Bu işbirliği AKP/MHP’ye oy kaybettirir
Denize düşen yüzme bilmez, boğulmamak veya kurtulmak için yılana bile sarılır derler. AKP/MHP de o hesap.
Seçimi kaybedebileceklerini güçlü bir olasılık olarak görünce bu iki partinin kapısını çaldılar.
Evet görüntüde, sanki AKP var ama bu girişimden hemen önce Erdoğan ve Bahçeli’nin baş başa 1.5 saatlik görüşme yaptıklarını biliyoruz. Büyük olasılıkla bu genişleme görüşüldü, MHP’nin onayını aldı. Erdoğan ve arkasından da hızla kapılar çalındı.
Öze bakarsak AKP/MHP’nin bu iki parti ile ne program ilgisi var, diyebilirsiniz.
Evet, Yeniden Refah “6284 sayılı Ailenin Korunması ve Kadına Karşı Şiddetin Önlenmesine Dair Kanun’un kaldırılması” dahil 30 kadar madde sunmuş. AKP bunlar kolay demiş! Fakat aile ve sosyal yardım bakanına göre mümkün değil.
Burada güçlü şüphesiz ki AKP’dir. Bu ilkel parti Meclis’e girmek istiyorsa kendisine sunulacak iki üç milletvekili sandalyesi ile yetinir. Aynı şey “20 milletvekili” istiyoruz (Meclis’te grup kurma şartı) diyen kapısını çaldıkları ilkel diğeri için de geçerli.
İKİ İLKELLİĞİN SORUNLARI
Fakat bu iki partiyi Meclis’e taşıma kararlılığı, AKP programı için de bir handikap değil mi? Program mı dedim? Programı mı vardı ve kaldı bu partinin. Her kılığa giren, iktidarda kalabilmek için pek çok şeyi yapmayı göze alan, ilkesiz bir yapı.
Bu iki ilkellikle ittifak MHP seçmeni için çok daha önemli bir engel oluşturmuyor mu? Çok daha önemli diyorum, çünkü MHP hâlâ belirli ilkeleri, Ülkücülüğü vs. olan bir parti. Veya bize öyle gözüküyor. Ama seçmeni ne diyecek? MHP’ye gönül vermiş kadınlar, kadın düşmanı iki erkek ilkel yapı ile birlikteliği nasıl hazmedebilecekler?
Bunun da ötesinde, HDP’ye veryansın eden MHP liderliği, Diyabakır’ın ayrılıp federatif yapı olmasını isteyen, bu yapı ile nasıl bir araya gelecek?

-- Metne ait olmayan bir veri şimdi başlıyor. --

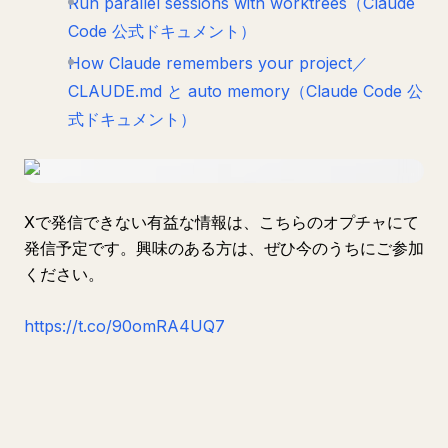
Run parallel sessions with worktrees（Claude
Code 公式ドキュメント）
How Claude remembers your project／
CLAUDE.md と auto memory（Claude Code 公
式ドキュメント）
Xで発信できない有益な情報は、こちらのオプチャにて
発信予定です。興味のある方は、ぜひ今のうちにご参加
ください。
https://t.co/90omRA4UQ7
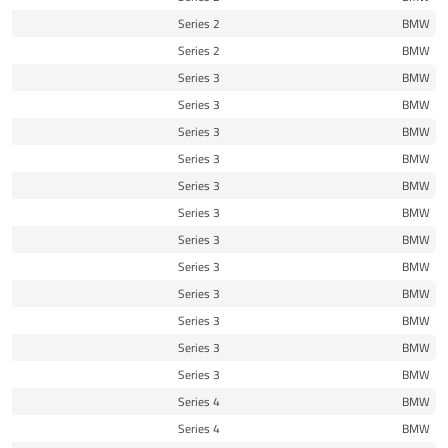
21
2 Series
BMW
21
2 Series
BMW
15
3 Series
BMW
15
3 Series
BMW
16
3 Series
BMW
16
3 Series
BMW
16
3 Series
BMW
17
3 Series
BMW
17
3 Series
BMW
12
3 Series
BMW
12
3 Series
BMW
12
3 Series
BMW
18
3 Series
BMW
19
3 Series
BMW
15
4 Series
BMW
15
4 Series
BMW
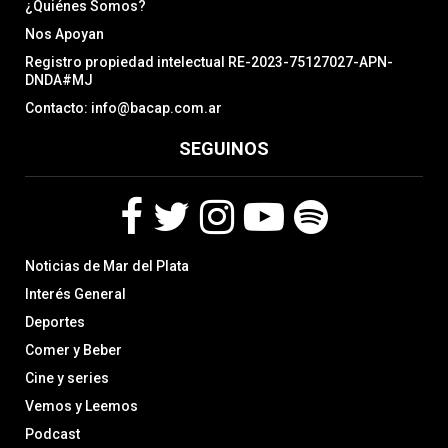
¿Quiénes Somos?
Nos Apoyan
Registro propiedad intelectual RE-2023-75127027-APN-
DNDA#MJ
Contacto: info@bacap.com.ar
SEGUINOS
F
T
I
Y
S
Noticias de Mar del Plata
a
w
n
o
p
c
i
s
u
o
Interés General
e
t
t
t
t
Deportes
b
t
a
u
i
Comer y Beber
o
e
g
b
f
o
r
r
e
y
Cine y series
k
a
Vemos y Leemos
m
Podcast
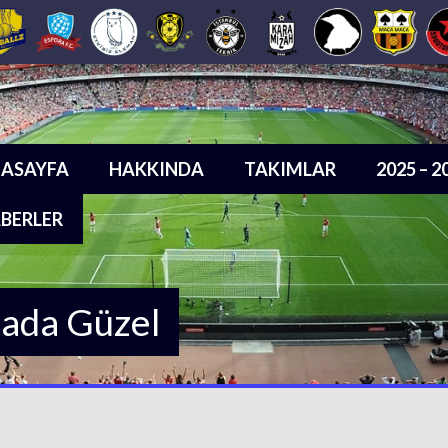
ASAYFA
HAKKINDA
TAKIMLAR
2025 – 
BERLER
sada Güzel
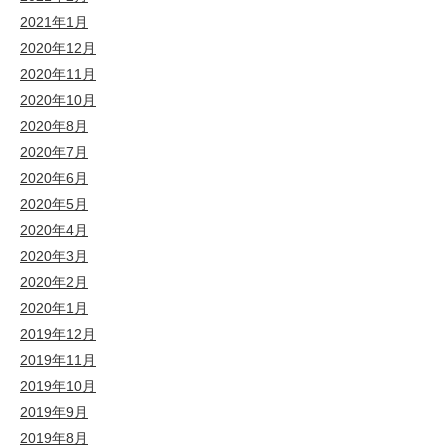
2021年1月
2020年12月
2020年11月
2020年10月
2020年8月
2020年7月
2020年6月
2020年5月
2020年4月
2020年3月
2020年2月
2020年1月
2019年12月
2019年11月
2019年10月
2019年9月
2019年8月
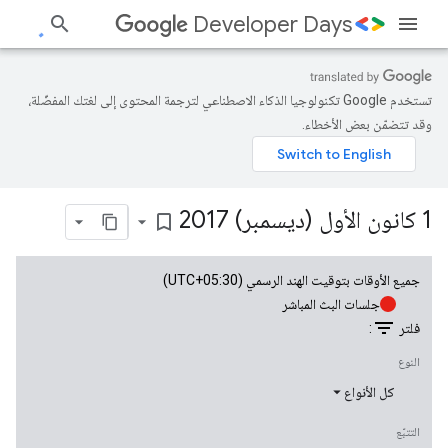
Developer Days
تستخدم Google تكنولوجيا الذكاء الاصطناعي لترجمة المحتوى إلى لغتك المفضّلة،
وقد تتضمّن بعض الأخطاء.
1 كانون الأول (ديسمبر) 2017
bookmark_border
جميع الأوقات بتوقيت الهند الرسمي (UTC+05:30)
جلسات البث المباشر
filter_list
فلتر
:
النوع
كل الأنواع
التتبّع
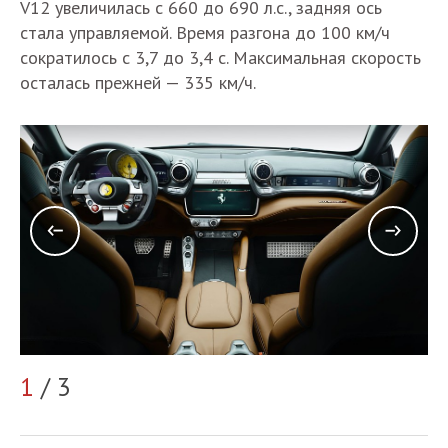
V12 увеличилась с 660 до 690 л.с., задняя ось
стала управляемой. Время разгона до 100 км/ч
сократилось с 3,7 до 3,4 с. Максимальная скорость
осталась прежней — 335 км/ч.
1
/ 3
2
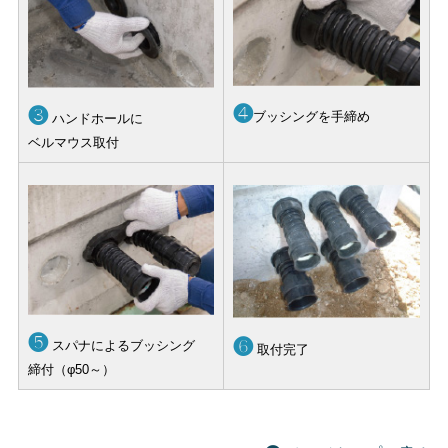
❹
❸
ブッシングを手締め
ハンドホールに
ベルマウス取付
❺
❻
スパナによるブッシング
取付完了
締付（φ50～）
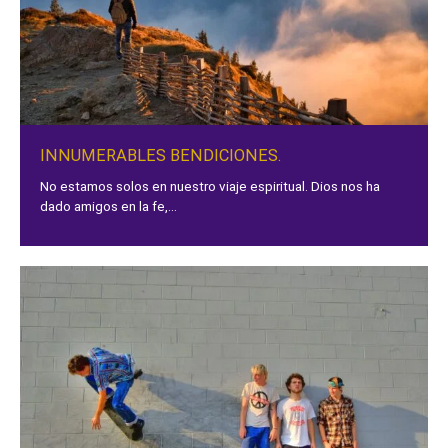
INNUMERABLES BENDICIONES.
No estamos solos en nuestro viaje espiritual. Dios nos ha
dado amigos en la fe,...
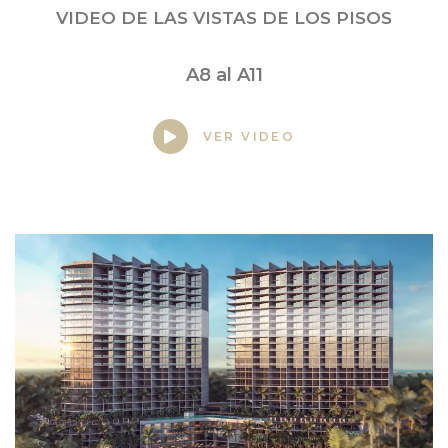
VIDEO DE LAS VISTAS DE LOS PISOS
A8 al A11
VER VIDEO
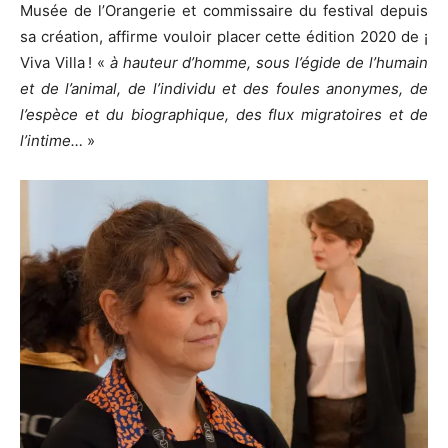
Musée de l’Orangerie et commissaire du festival depuis
sa création, affirme vouloir placer cette édition 2020 de ¡
Viva Villa ! «
à hauteur d’homme, sous l’égide de l’humain
et de l’animal, de l’individu et des foules anonymes, de
l’espèce et du biographique, des flux migratoires et de
l’intime…
»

Gelir diyorsunuz, bence de. Çünkü “Seçim ve kazanmak söz ayrıca konusuysa ilkeler sıfırdır” anlayışını MHP çok sergiledi. Erdoğan’a neler söyledi, Erdoğan ona ne hakaretler yaptı ama sonuçta kucaklaştılar.
BU İTTİFAKIN ARKA BAHÇESİ?
AKP/MHP’nin bu iki yapı ile işbirliğinin arka nedenleri olabilir mi? Ve yeniden, dünkü yazımın sonuna geliyorum: Sandık güvenliği... HÜDA PAR Güneydoğu’da sandık güvensizliği için bir rol mü üstlenecek, bilmiyorum.
Seçime az kala nasıl bir atmosfer yaratacak iktidar? Bu iki yeni ittifakı, milletin daha derin bölünüp parçalanmasının aracı olarak mı kullanacak? Seçim, sandık, muhalefet ve adaylarının güvenliği sağlanacak mı?
AKP kendi üzerindeki yoğun şüpheyi atmalı. Meşruluktan ayrılmayacağını, sonrası için de politika sahnesinde meşru olarak kalacağını göstermeli. Her şeyden önemlisi, parti ve lider çıkarı değil, ülkenin çıkarı. Bir gıdım “demokrasi kırıntısı”nı en azından sandıkta yaşamasına izin vermeli.
Çok mu karamsarım? Veya çok mu karamsar okurların etkisi altındayım?